Ragged Edge’s identity for Globe-Trotter draws on the luxury luggage brand’s prestigious history
International luxury luggage company Globe-Trotter are famous for their exquisite bags and suitcases, having garnered a loyal, equally luxurious following across the globe. Seeking a refreshed identity to convey this worldwide notoriety and sophisticated reputation, Globe-Trotter partnered with London-based design agency Ragged Edge, resulting in an elegant, referential and quiet rebrand that effortlessly reflects the prestige and patronage they embody.
“We began by poring through the archives,” Ragged Edge’s Luke Woodhouse tells us, “we found an old version of the logo, used primarily on the cases themselves, that formed the starting point,” he adds, with the primary aim to keep the distinct tone of the brand without neglecting the functionality of its products.
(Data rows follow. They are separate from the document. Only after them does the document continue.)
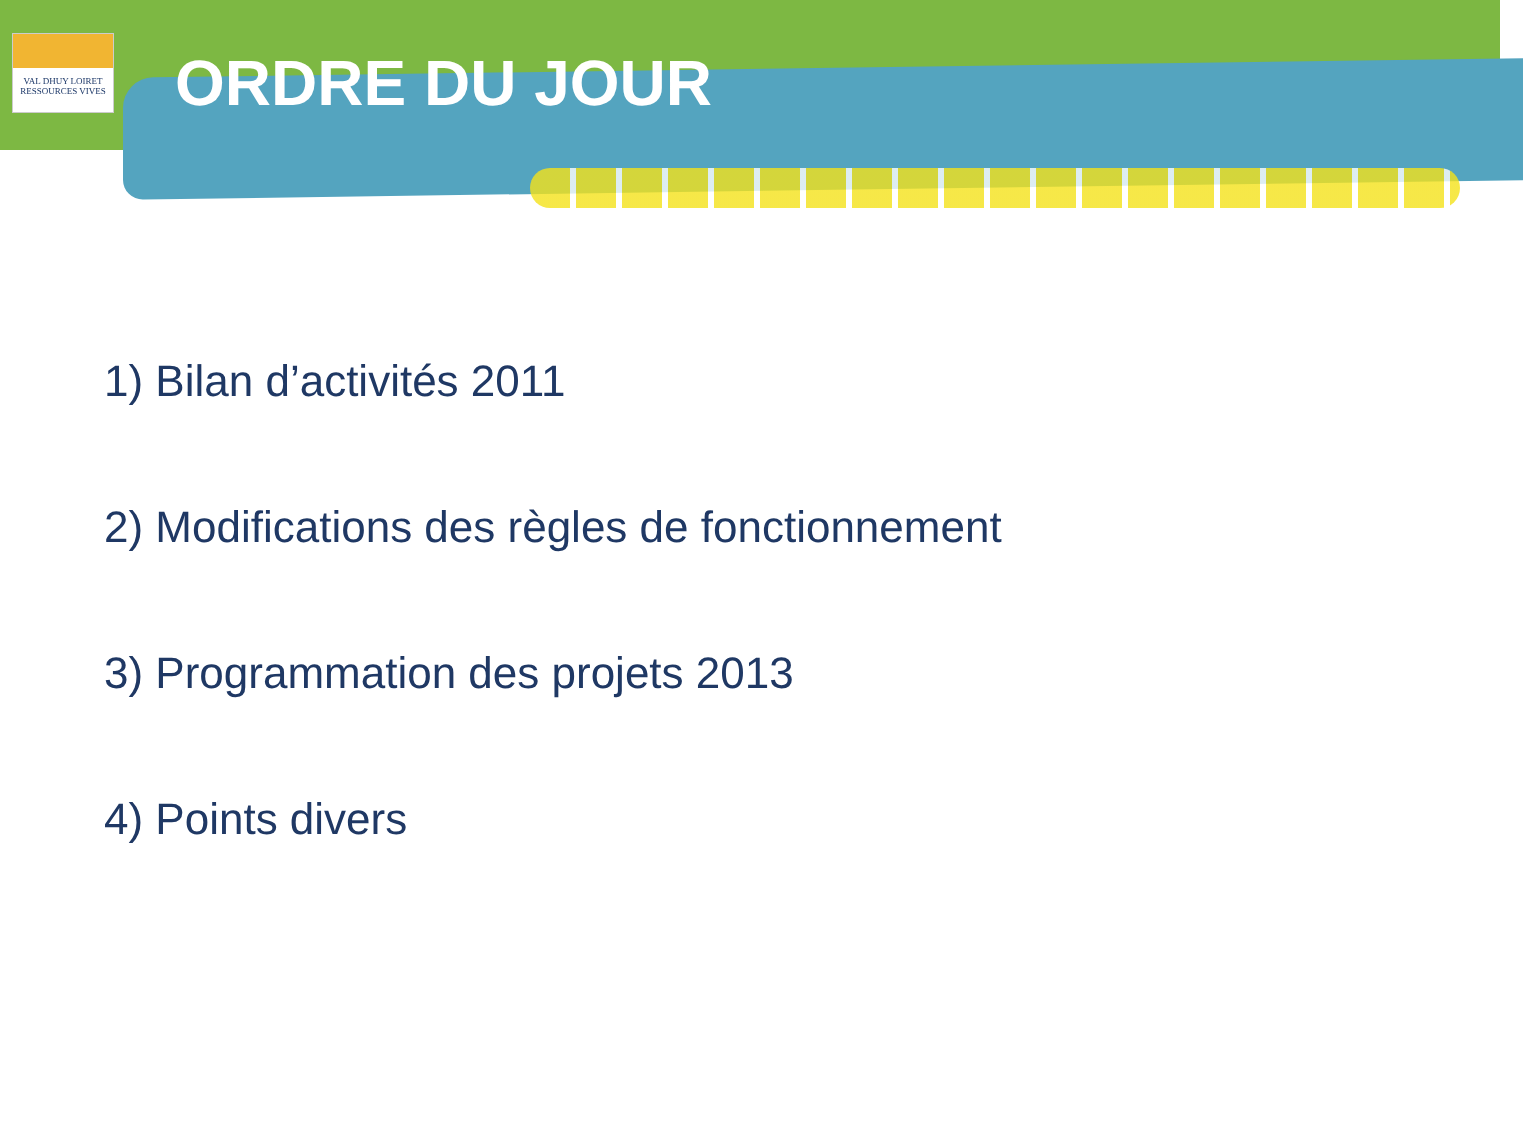VAL DHUY LOIRET
RESSOURCES VIVES
ORDRE DU JOUR
1) Bilan d’activités 2011
2) Modifications des règles de fonctionnement
3) Programmation des projets 2013
4) Points divers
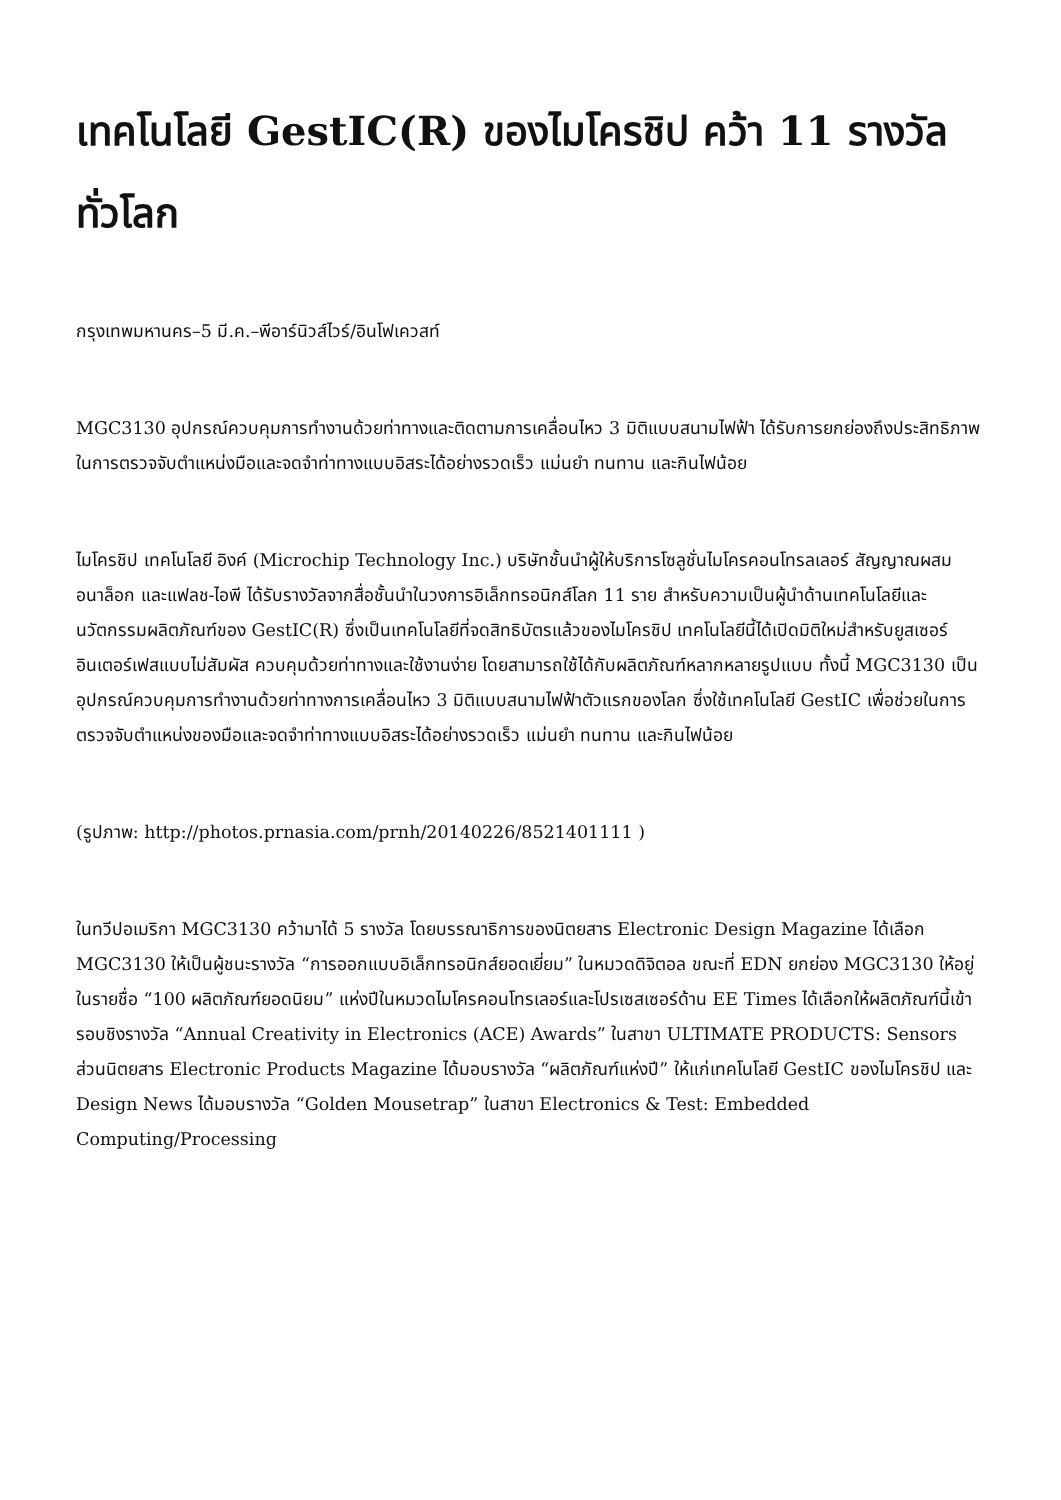เทคโนโลยี GestIC(R) ของไมโครชิป คว้า 11 รางวัลทั่วโลก
กรุงเทพมหานคร–5 มี.ค.–พีอาร์นิวส์ไวร์/อินโฟเควสท์
MGC3130 อุปกรณ์ควบคุมการทำงานด้วยท่าทางและติดตามการเคลื่อนไหว 3 มิติแบบสนามไฟฟ้า ได้รับการยกย่องถึงประสิทธิภาพในการตรวจจับตำแหน่งมือและจดจำท่าทางแบบอิสระได้อย่างรวดเร็ว แม่นยำ ทนทาน และกินไฟน้อย
ไมโครชิป เทคโนโลยี อิงค์ (Microchip Technology Inc.) บริษัทชั้นนำผู้ให้บริการโซลูชั่นไมโครคอนโทรลเลอร์ สัญญาณผสม อนาล็อก และแฟลช-ไอพี ได้รับรางวัลจากสื่อชั้นนำในวงการอิเล็กทรอนิกส์โลก 11 ราย สำหรับความเป็นผู้นำด้านเทคโนโลยีและนวัตกรรมผลิตภัณฑ์ของ GestIC(R) ซึ่งเป็นเทคโนโลยีที่จดสิทธิบัตรแล้วของไมโครชิป เทคโนโลยีนี้ได้เปิดมิติใหม่สำหรับยูสเซอร์อินเตอร์เฟสแบบไม่สัมผัส ควบคุมด้วยท่าทางและใช้งานง่าย โดยสามารถใช้ได้กับผลิตภัณฑ์หลากหลายรูปแบบ ทั้งนี้ MGC3130 เป็นอุปกรณ์ควบคุมการทำงานด้วยท่าทางการเคลื่อนไหว 3 มิติแบบสนามไฟฟ้าตัวแรกของโลก ซึ่งใช้เทคโนโลยี GestIC เพื่อช่วยในการตรวจจับตำแหน่งของมือและจดจำท่าทางแบบอิสระได้อย่างรวดเร็ว แม่นยำ ทนทาน และกินไฟน้อย
(รูปภาพ: http://photos.prnasia.com/prnh/20140226/8521401111 )
ในทวีปอเมริกา MGC3130 คว้ามาได้ 5 รางวัล โดยบรรณาธิการของนิตยสาร Electronic Design Magazine ได้เลือก MGC3130 ให้เป็นผู้ชนะรางวัล “การออกแบบอิเล็กทรอนิกส์ยอดเยี่ยม” ในหมวดดิจิตอล ขณะที่ EDN ยกย่อง MGC3130 ให้อยู่ในรายชื่อ “100 ผลิตภัณฑ์ยอดนิยม” แห่งปีในหมวดไมโครคอนโทรเลอร์และโปรเซสเซอร์ด้าน EE Times ได้เลือกให้ผลิตภัณฑ์นี้เข้ารอบชิงรางวัล “Annual Creativity in Electronics (ACE) Awards” ในสาขา ULTIMATE PRODUCTS: Sensors ส่วนนิตยสาร Electronic Products Magazine ได้มอบรางวัล “ผลิตภัณฑ์แห่งปี” ให้แก่เทคโนโลยี GestIC ของไมโครชิป และ Design News ได้มอบรางวัล “Golden Mousetrap” ในสาขา Electronics & Test: Embedded Computing/Processing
Recreated from scratch, Woodhouse recalls their aim to “stay true to the original’s intentions,” by means of “embracing the unconventional form and avoiding the temptation to over-simplify.”
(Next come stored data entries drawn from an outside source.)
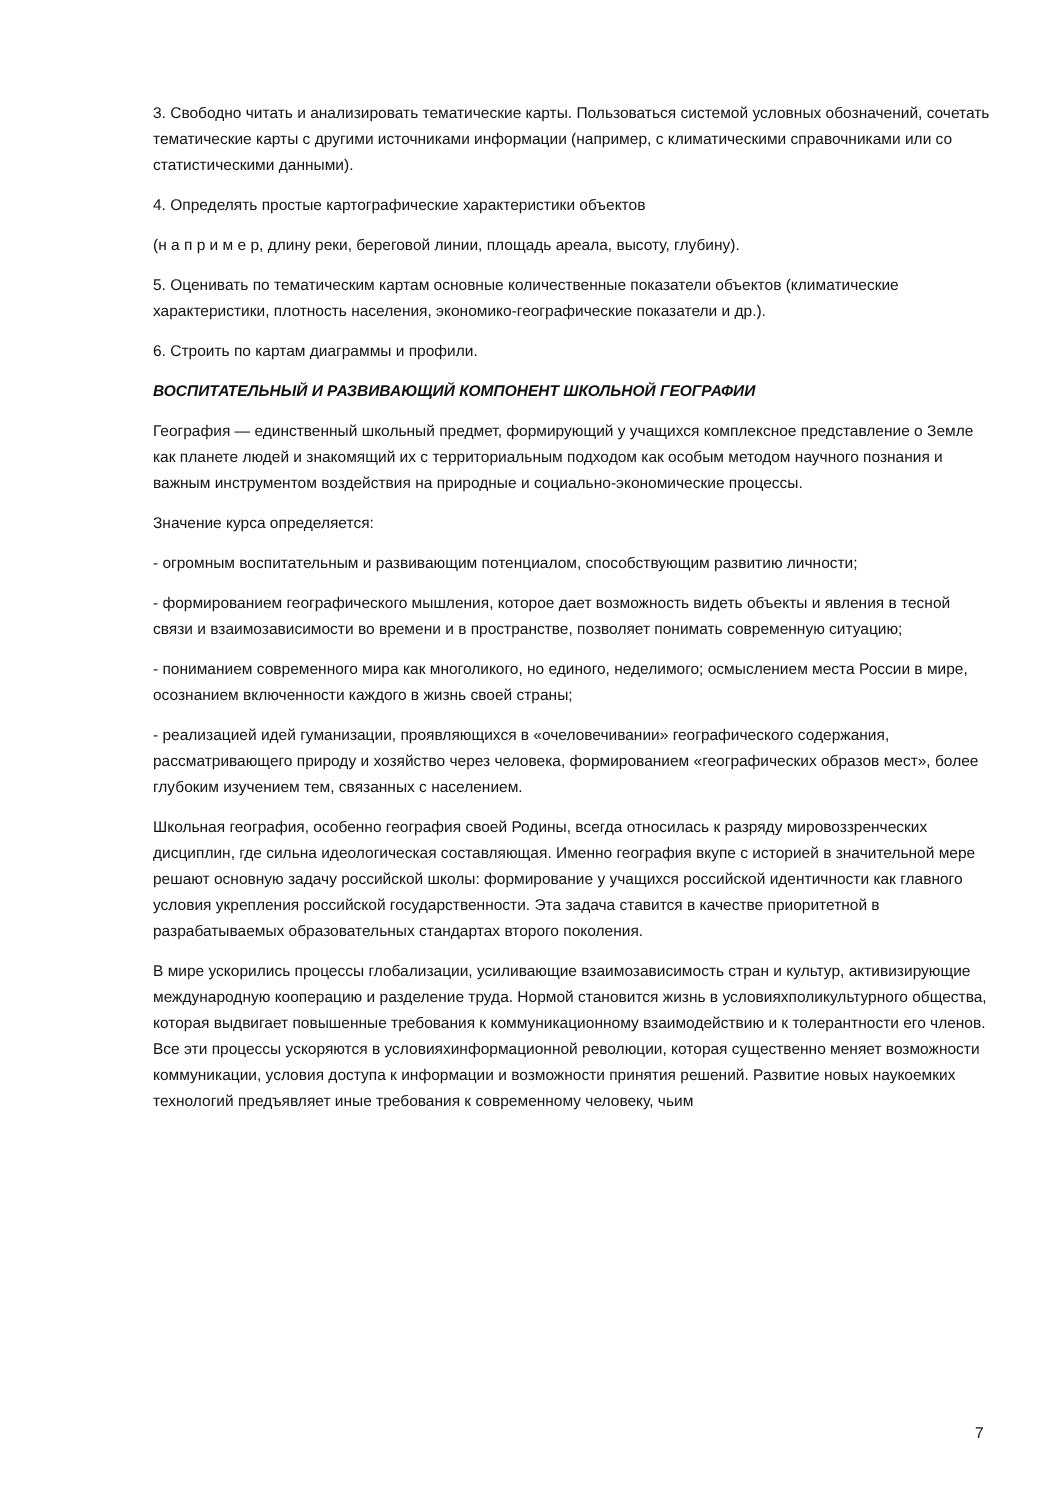3. Свободно читать и анализировать тематические карты. Пользоваться системой условных обозначений, сочетать тематические карты с другими источниками информации (например, с климатическими справочниками или со статистическими данными).
4. Определять простые картографические характеристики объектов
(н а п р и м е р, длину реки, береговой линии, площадь ареала, высоту, глубину).
5. Оценивать по тематическим картам основные количественные показатели объектов (климатические характеристики, плотность населения, экономико-географические показатели и др.).
6. Строить по картам диаграммы и профили.
ВОСПИТАТЕЛЬНЫЙ И РАЗВИВАЮЩИЙ КОМПОНЕНТ ШКОЛЬНОЙ ГЕОГРАФИИ
География — единственный школьный предмет, формирующий у учащихся комплексное представление о Земле как планете людей и знакомящий их с территориальным подходом как особым методом научного познания и важным инструментом воздействия на природные и социально-экономические процессы.
Значение курса определяется:
- огромным воспитательным и развивающим потенциалом, способствующим развитию личности;
- формированием географического мышления, которое дает возможность видеть объекты и явления в тесной связи и взаимозависимости во времени и в пространстве, позволяет понимать современную ситуацию;
- пониманием современного мира как многоликого, но единого, неделимого; осмыслением места России в мире, осознанием включенности каждого в жизнь своей страны;
- реализацией идей гуманизации, проявляющихся в «очеловечивании» географического содержания, рассматривающего природу и хозяйство через человека, формированием «географических образов мест», более глубоким изучением тем, связанных с населением.
Школьная география, особенно география своей Родины, всегда относилась к разряду мировоззренческих дисциплин, где сильна идеологическая составляющая. Именно география вкупе с историей в значительной мере решают основную задачу российской школы: формирование у учащихся российской идентичности как главного условия укрепления российской государственности. Эта задача ставится в качестве приоритетной в разрабатываемых образовательных стандартах второго поколения.
В мире ускорились процессы глобализации, усиливающие взаимозависимость стран и культур, активизирующие международную кооперацию и разделение труда. Нормой становится жизнь в условияхполикультурного общества, которая выдвигает повышенные требования к коммуникационному взаимодействию и к толерантности его членов. Все эти процессы ускоряются в условияхинформационной революции, которая существенно меняет возможности коммуникации, условия доступа к информации и возможности принятия решений. Развитие новых наукоемких технологий предъявляет иные требования к современному человеку, чьим
7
Directed by the physical limitations of the luggage, the supporting bespoke logotype was crafted with simplicity in mind. “We needed forms that could be embossed into the vulcanised fibreboard on the cases themselves,” Woodhouse explains, needing to keep things simple without getting trapped in the typical characterless typographic tropes of luxury branding. “We worked on the initial designs of the letterforms,” Woodhouse recalls, adding characterful elements that wouldn’t tarnish the finished printed form, “and defined the proportions of the star and its relationship with the wordmark,” he adds, working with NaN’s Luke Prowse to finetune the type’s production.
Sitting alongside the logo is the use of ITC Cushing as the secondary typeface. “We loved the character of the typeface,” Woodhouse explains, “it felt like an unusual choice in a digital world and fitted the brand’s ethos perfectly,” he tells us, coincidently crafted in the same year of Globe-Trotter’s founding. “Some things are just meant to be,” Woodhouse concludes.